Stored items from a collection
┌──
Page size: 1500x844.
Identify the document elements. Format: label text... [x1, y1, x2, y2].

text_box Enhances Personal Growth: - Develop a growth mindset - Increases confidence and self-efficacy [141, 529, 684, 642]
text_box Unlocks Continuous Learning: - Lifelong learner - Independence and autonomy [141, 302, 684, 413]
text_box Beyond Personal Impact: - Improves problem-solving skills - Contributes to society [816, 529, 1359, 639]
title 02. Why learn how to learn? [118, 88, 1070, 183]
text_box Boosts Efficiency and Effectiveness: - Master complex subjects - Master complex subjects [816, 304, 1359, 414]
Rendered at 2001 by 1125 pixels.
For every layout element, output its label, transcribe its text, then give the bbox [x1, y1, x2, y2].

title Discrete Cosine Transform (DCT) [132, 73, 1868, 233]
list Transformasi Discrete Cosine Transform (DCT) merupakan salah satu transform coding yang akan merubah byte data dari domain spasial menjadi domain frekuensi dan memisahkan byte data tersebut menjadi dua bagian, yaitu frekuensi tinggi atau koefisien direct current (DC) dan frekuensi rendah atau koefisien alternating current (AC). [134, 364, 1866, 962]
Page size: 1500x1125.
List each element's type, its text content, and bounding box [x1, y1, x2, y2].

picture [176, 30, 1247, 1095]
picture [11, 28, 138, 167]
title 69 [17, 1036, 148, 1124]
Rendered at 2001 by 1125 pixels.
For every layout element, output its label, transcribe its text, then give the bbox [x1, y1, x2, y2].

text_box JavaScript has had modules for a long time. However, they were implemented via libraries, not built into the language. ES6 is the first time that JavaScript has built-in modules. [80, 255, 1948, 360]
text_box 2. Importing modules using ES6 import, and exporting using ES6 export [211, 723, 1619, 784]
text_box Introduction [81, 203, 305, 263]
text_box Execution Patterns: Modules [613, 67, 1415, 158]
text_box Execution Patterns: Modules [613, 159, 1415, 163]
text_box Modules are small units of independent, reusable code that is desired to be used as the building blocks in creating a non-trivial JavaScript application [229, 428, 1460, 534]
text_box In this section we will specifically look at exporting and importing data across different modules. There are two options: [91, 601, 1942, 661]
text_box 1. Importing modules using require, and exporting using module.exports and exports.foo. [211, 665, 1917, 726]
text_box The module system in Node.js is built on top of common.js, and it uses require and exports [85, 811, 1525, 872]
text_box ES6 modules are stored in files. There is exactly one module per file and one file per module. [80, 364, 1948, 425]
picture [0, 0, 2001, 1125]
└──
### DIRECTIONS:
Reproduce all entries. Keep them exact.

### EXERCISE OUTPUT:
Page size: 1500x844.
Identify the document elements. Format: label text... [x1, y1, x2, y2].

text_box Enhances Personal Growth: - Develop a growth mindset - Increases confidence and self-efficacy [141, 529, 684, 642]
text_box Unlocks Continuous Learning: - Lifelong learner - Independence and autonomy [141, 302, 684, 413]
text_box Beyond Personal Impact: - Improves problem-solving skills - Contributes to society [816, 529, 1359, 639]
title 02. Why learn how to learn? [118, 88, 1070, 183]
text_box Boosts Efficiency and Effectiveness: - Master complex subjects - Master complex subjects [816, 304, 1359, 414]
Rendered at 2001 by 1125 pixels.
For every layout element, output its label, transcribe its text, then give the bbox [x1, y1, x2, y2].

title Discrete Cosine Transform (DCT) [132, 73, 1868, 233]
list Transformasi Discrete Cosine Transform (DCT) merupakan salah satu transform coding yang akan merubah byte data dari domain spasial menjadi domain frekuensi dan memisahkan byte data tersebut menjadi dua bagian, yaitu frekuensi tinggi atau koefisien direct current (DC) dan frekuensi rendah atau koefisien alternating current (AC). [134, 364, 1866, 962]
Page size: 1500x1125.
List each element's type, its text content, and bounding box [x1, y1, x2, y2].

picture [176, 30, 1247, 1095]
picture [11, 28, 138, 167]
title 69 [17, 1036, 148, 1124]
Rendered at 2001 by 1125 pixels.
For every layout element, output its label, transcribe its text, then give the bbox [x1, y1, x2, y2].

text_box JavaScript has had modules for a long time. However, they were implemented via libraries, not built into the language. ES6 is the first time that JavaScript has built-in modules. [80, 255, 1948, 360]
text_box 2. Importing modules using ES6 import, and exporting using ES6 export [211, 723, 1619, 784]
text_box Introduction [81, 203, 305, 263]
text_box Execution Patterns: Modules [613, 67, 1415, 158]
text_box Execution Patterns: Modules [613, 159, 1415, 163]
text_box Modules are small units of independent, reusable code that is desired to be used as the building blocks in creating a non-trivial JavaScript application [229, 428, 1460, 534]
text_box In this section we will specifically look at exporting and importing data across different modules. There are two options: [91, 601, 1942, 661]
text_box 1. Importing modules using require, and exporting using module.exports and exports.foo. [211, 665, 1917, 726]
text_box The module system in Node.js is built on top of common.js, and it uses require and exports [85, 811, 1525, 872]
text_box ES6 modules are stored in files. There is exactly one module per file and one file per module. [80, 364, 1948, 425]
picture [0, 0, 2001, 1125]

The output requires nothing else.